▸ Directions
Only the lines below from the one with "詰む」と限界を感じ、自由を勝ち取るためにはお金がなけ" through the one with "QUALITE DES SO" are to be written out, exactly and without any images.

▸ Exercise data
#####
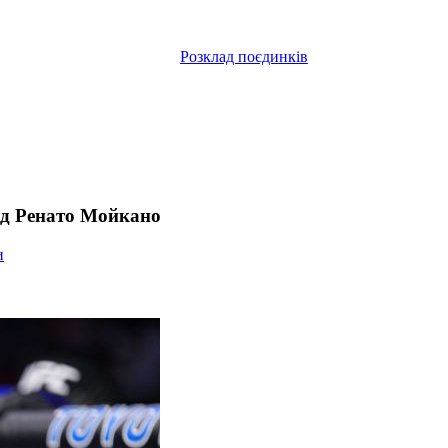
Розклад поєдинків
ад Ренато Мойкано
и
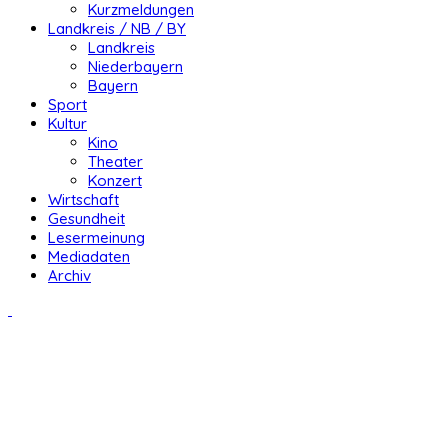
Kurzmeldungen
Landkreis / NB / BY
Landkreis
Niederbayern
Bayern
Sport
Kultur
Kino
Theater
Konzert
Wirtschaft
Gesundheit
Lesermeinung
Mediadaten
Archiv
#####
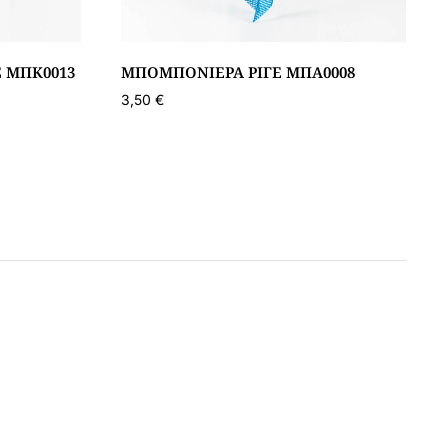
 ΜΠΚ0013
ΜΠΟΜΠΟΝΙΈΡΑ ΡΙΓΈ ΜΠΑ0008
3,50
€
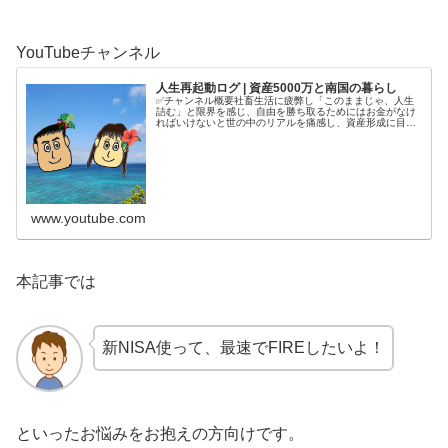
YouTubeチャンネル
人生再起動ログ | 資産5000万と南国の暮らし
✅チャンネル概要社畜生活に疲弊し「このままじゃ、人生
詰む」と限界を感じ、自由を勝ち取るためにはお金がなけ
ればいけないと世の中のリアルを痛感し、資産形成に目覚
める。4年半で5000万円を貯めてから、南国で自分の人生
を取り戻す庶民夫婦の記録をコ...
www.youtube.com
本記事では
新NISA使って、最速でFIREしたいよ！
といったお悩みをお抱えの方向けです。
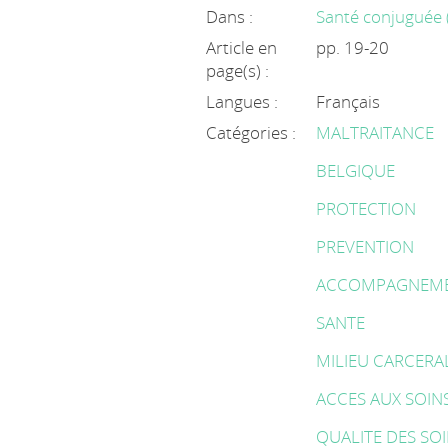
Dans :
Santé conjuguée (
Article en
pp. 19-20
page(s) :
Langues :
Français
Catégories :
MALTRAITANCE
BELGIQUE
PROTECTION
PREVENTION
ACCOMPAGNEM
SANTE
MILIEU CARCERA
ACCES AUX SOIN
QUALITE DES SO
#####
▸ Solution to the exercise
詰む」と限界を感じ、自由を勝ち取るためにはお金がなけ
ればいけないと世の中のリアルを痛感し、資産形成に目覚
める。4年半で5000万円を貯めてから、南国で自分の人生
を取り戻す庶民夫婦の記録をコ...
www.youtube.com
本記事では
新NISA使って、最速でFIREしたいよ！
といったお悩みをお抱えの方向けです。
Dans :
Santé conjuguée (
Article en
pp. 19-20
page(s) :
Langues :
Français
Catégories :
MALTRAITANCE
BELGIQUE
PROTECTION
PREVENTION
ACCOMPAGNEM
SANTE
MILIEU CARCERA
ACCES AUX SOIN
QUALITE DES SO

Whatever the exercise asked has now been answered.